Villarreal’s time at Arizona hasn’t always been an easy journey, but that hasn’t stopped him from rising to the occasion. He spent his freshman cross-country season racing unattached from the team, and getting a feel for the competition. 

Unfortunately for Villarreal, an injury suffered in December 2015 forced him to sit out. A nagging case of IT band syndrome prevented Villarreal from returning to competition until October of 2016. 

Despite his shortened training regimen and nearly a year-long absence, Villarreal surprised himself, submitting personal bests in the indoor mile and in the 1500-meter. 

“That was a good sign considering I wasn’t running year-round. Knowing that I could PR without being at my best gave me an extra boost of confidence going forward,” Villarreal said. 

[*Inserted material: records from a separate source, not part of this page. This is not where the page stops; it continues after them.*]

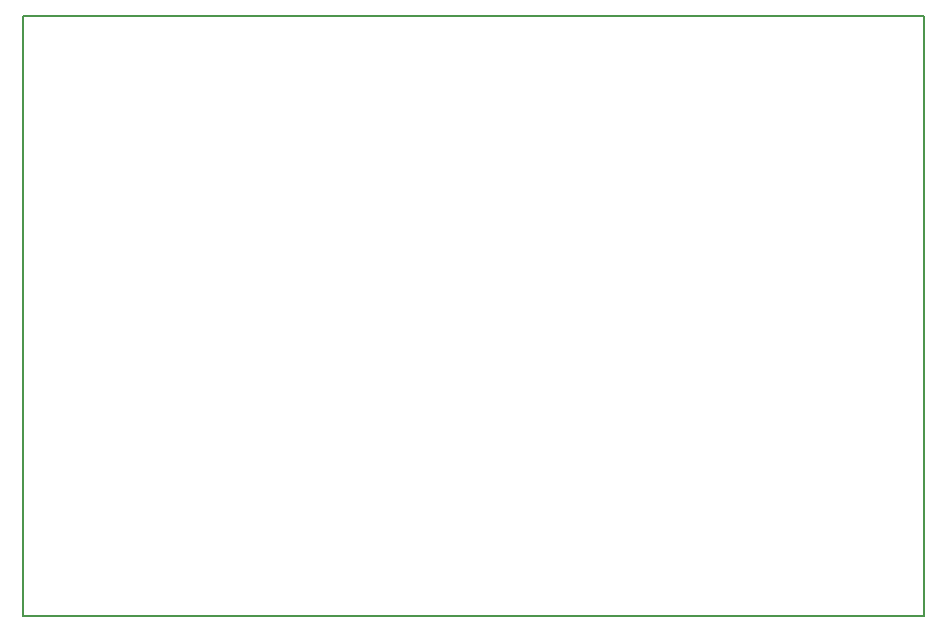
<source format=gbr>
%TF.GenerationSoftware,KiCad,Pcbnew,(5.1.6)-1*%
%TF.CreationDate,2020-07-12T11:16:24-05:00*%
%TF.ProjectId,Bird Monk Train,42697264-204d-46f6-9e6b-20547261696e,rev?*%
%TF.SameCoordinates,Original*%
%TF.FileFunction,Profile,NP*%
%FSLAX46Y46*%
G04 Gerber Fmt 4.6, Leading zero omitted, Abs format (unit mm)*
G04 Created by KiCad (PCBNEW (5.1.6)-1) date 2020-07-12 11:16:24*
%MOMM*%
%LPD*%
G01*
G04 APERTURE LIST*
%TA.AperFunction,Profile*%
%ADD10C,0.150000*%
%TD*%
G04 APERTURE END LIST*
D10*
X169940000Y-108850000D02*
X93670000Y-108850000D01*
X93670000Y-159650000D02*
X93670000Y-108850000D01*
X169940000Y-159650000D02*
X93670000Y-159650000D01*
X169940000Y-108850000D02*
X169940000Y-159650000D01*
M02*

</source>
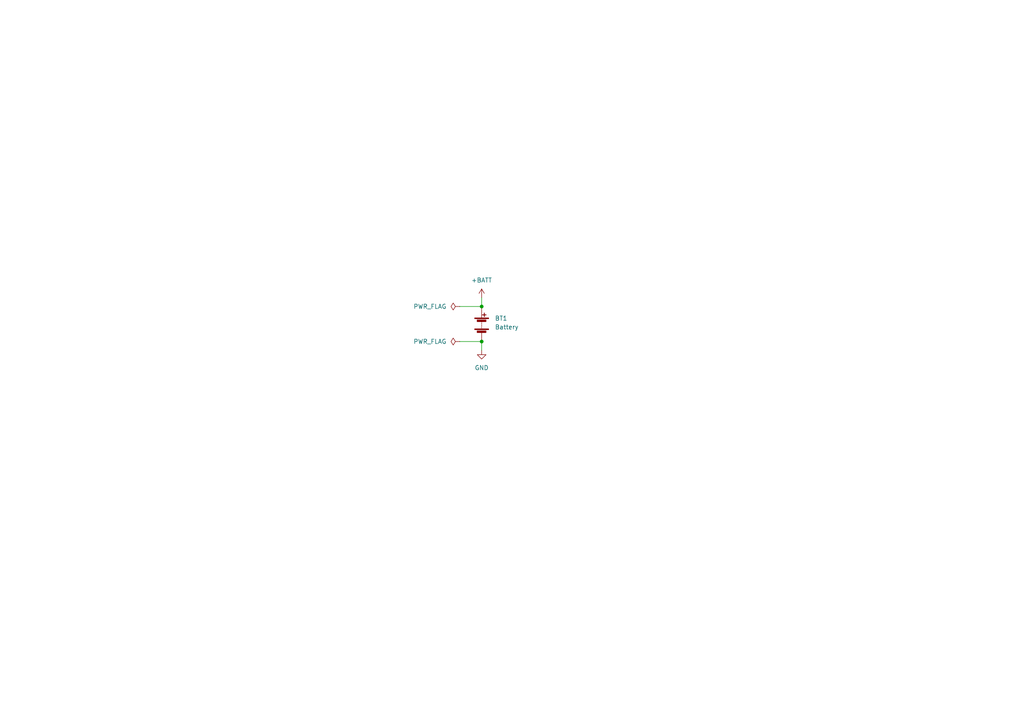
<source format=kicad_sch>
(kicad_sch (version 20211123) (generator eeschema)

  (uuid 1b7e09d2-fca9-4738-8a98-54cb2bc4aed3)

  (paper "A4")

  

  (junction (at 139.7 88.9) (diameter 0) (color 0 0 0 0)
    (uuid 4b1671a7-d837-4adc-b3e8-4797a0e52be5)
  )
  (junction (at 139.7 99.06) (diameter 0) (color 0 0 0 0)
    (uuid 6e50c833-16ba-4233-8762-9cf209b1787e)
  )

  (wire (pts (xy 139.7 86.36) (xy 139.7 88.9))
    (stroke (width 0) (type default) (color 0 0 0 0))
    (uuid 22f62488-2d92-472b-a7c2-806370e089d2)
  )
  (wire (pts (xy 139.7 99.06) (xy 139.7 101.6))
    (stroke (width 0) (type default) (color 0 0 0 0))
    (uuid 398e85c6-86e8-4b85-a87c-b14c7ef00e39)
  )
  (wire (pts (xy 133.35 88.9) (xy 139.7 88.9))
    (stroke (width 0) (type default) (color 0 0 0 0))
    (uuid 4fa81c72-7183-45a1-a542-1a8fc6e69707)
  )
  (wire (pts (xy 133.35 99.06) (xy 139.7 99.06))
    (stroke (width 0) (type default) (color 0 0 0 0))
    (uuid c6c31197-863c-470c-b5de-c19399178012)
  )

  (symbol (lib_id "power:PWR_FLAG") (at 133.35 99.06 90) (unit 1)
    (in_bom yes) (on_board yes) (fields_autoplaced)
    (uuid 37bda2f7-a66a-43e0-9118-ba2e26f31f34)
    (property "Reference" "#FLG0102" (id 0) (at 131.445 99.06 0)
      (effects (font (size 1.27 1.27)) hide)
    )
    (property "Value" "PWR_FLAG" (id 1) (at 129.54 99.0599 90)
      (effects (font (size 1.27 1.27)) (justify left))
    )
    (property "Footprint" "" (id 2) (at 133.35 99.06 0)
      (effects (font (size 1.27 1.27)) hide)
    )
    (property "Datasheet" "~" (id 3) (at 133.35 99.06 0)
      (effects (font (size 1.27 1.27)) hide)
    )
    (pin "1" (uuid af25058f-61fd-46b9-8b9a-b0c438a754e1))
  )

  (symbol (lib_id "power:PWR_FLAG") (at 133.35 88.9 90) (unit 1)
    (in_bom yes) (on_board yes) (fields_autoplaced)
    (uuid 3a218306-fc16-400b-9606-5b146a901f71)
    (property "Reference" "#FLG0101" (id 0) (at 131.445 88.9 0)
      (effects (font (size 1.27 1.27)) hide)
    )
    (property "Value" "PWR_FLAG" (id 1) (at 129.54 88.8999 90)
      (effects (font (size 1.27 1.27)) (justify left))
    )
    (property "Footprint" "" (id 2) (at 133.35 88.9 0)
      (effects (font (size 1.27 1.27)) hide)
    )
    (property "Datasheet" "~" (id 3) (at 133.35 88.9 0)
      (effects (font (size 1.27 1.27)) hide)
    )
    (pin "1" (uuid 5fae4afe-2849-48d4-b41a-f82d5562f673))
  )

  (symbol (lib_id "power:+BATT") (at 139.7 86.36 0) (unit 1)
    (in_bom yes) (on_board yes) (fields_autoplaced)
    (uuid a52f25f4-d906-4e7a-984f-aff0550fa9fc)
    (property "Reference" "#PWR0102" (id 0) (at 139.7 90.17 0)
      (effects (font (size 1.27 1.27)) hide)
    )
    (property "Value" "+BATT" (id 1) (at 139.7 81.28 0))
    (property "Footprint" "" (id 2) (at 139.7 86.36 0)
      (effects (font (size 1.27 1.27)) hide)
    )
    (property "Datasheet" "" (id 3) (at 139.7 86.36 0)
      (effects (font (size 1.27 1.27)) hide)
    )
    (pin "1" (uuid 9c0cf69b-207e-42eb-b17f-3c52d1c98b4b))
  )

  (symbol (lib_id "power:GND") (at 139.7 101.6 0) (unit 1)
    (in_bom yes) (on_board yes) (fields_autoplaced)
    (uuid ee66208e-cf07-4454-919d-04ac4d804849)
    (property "Reference" "#PWR0103" (id 0) (at 139.7 107.95 0)
      (effects (font (size 1.27 1.27)) hide)
    )
    (property "Value" "" (id 1) (at 139.7 106.68 0))
    (property "Footprint" "" (id 2) (at 139.7 101.6 0)
      (effects (font (size 1.27 1.27)) hide)
    )
    (property "Datasheet" "" (id 3) (at 139.7 101.6 0)
      (effects (font (size 1.27 1.27)) hide)
    )
    (pin "1" (uuid db9f8450-3c6f-407c-97ed-c7200a0e472a))
  )

  (symbol (lib_id "Device:Battery") (at 139.7 93.98 0) (unit 1)
    (in_bom no) (on_board no) (fields_autoplaced)
    (uuid f329dd40-ccdd-431c-8ac3-2f169afe676f)
    (property "Reference" "BT1" (id 0) (at 143.51 92.3289 0)
      (effects (font (size 1.27 1.27)) (justify left))
    )
    (property "Value" "Battery" (id 1) (at 143.51 94.8689 0)
      (effects (font (size 1.27 1.27)) (justify left))
    )
    (property "Footprint" "" (id 2) (at 139.7 92.456 90)
      (effects (font (size 1.27 1.27)) hide)
    )
    (property "Datasheet" "~" (id 3) (at 139.7 92.456 90)
      (effects (font (size 1.27 1.27)) hide)
    )
    (pin "1" (uuid 2ffe0983-2e90-4203-963b-3cbdf0640a9c))
    (pin "2" (uuid dadfa6f8-271a-41d3-a20b-a542457e5a6b))
  )
)

</source>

Since then, he’s used that confidence to progress and post a top-10 NCAA Division I mark in the mile during this year’s indoor track season.

This season, Villarreal plans on becoming a Pac-12  Champion. 

“Last year I got fifth, but they are very strategic races, as in they usually come down to a sprint. Anyone can take the finish it really just depends on who has the best positioning,” Villarreal said. 

Villarreal said he plans on using the lessons that he has learned during his time at Arizona, including when he was injured, to continue to succeed. He says that his redshirt season taught him to mentally and physically prepare for his races. 

“I got to see how it all felt before actually competing, so it made me aware of the work that I needed to put in,in order to be successful,” Villarreal said.

Athletes don’t tend to reveal their flaws, but Villarreal notes that it’s important to work on his weaknesses. He admits that he’s struggled to maintain his speed in the middle portion of his races ever since high school. It’s an aspect of his craft that he continues to work on, because he knows that it is the key capable of unlocking his full potential. 

“Rather than drifting back, and trying to kick and close the gap at the last second I need to stay within about five meters to keep the front of the pack in my sights,” Villarreal said.

Improving his endurance in the middle of the race will allow Villarreal to save his energy at the end. Instead of running out of gas on the final straightaway, Villarreal’s kick should become the final blow to his competitors on his way to victory.

On Jan. 27 , Villarreal placed fifth at the University of Washington Invitational with a PR in the mile, clocking in at 3:59.65 . He ran even faster this past weekend in Seattle at the Washington Husky Classic  – placing 3rd overall with a time of 3:57.64 . 

At the end of the day, Villarreal has plenty of motivation to keep moving forward. He’s one of the first members of his family to compete in Division I Athletics. He has two younger siblings who aspire to do big things both athletically and academically, and he has family still living in Mexico who he wants to make proud. Most importantly, Villarreal loves to race – it’s his lifestyle. 

“There’s nothing that feels better than knowing you had a great race. You feel on top of the world,” Villarreal said.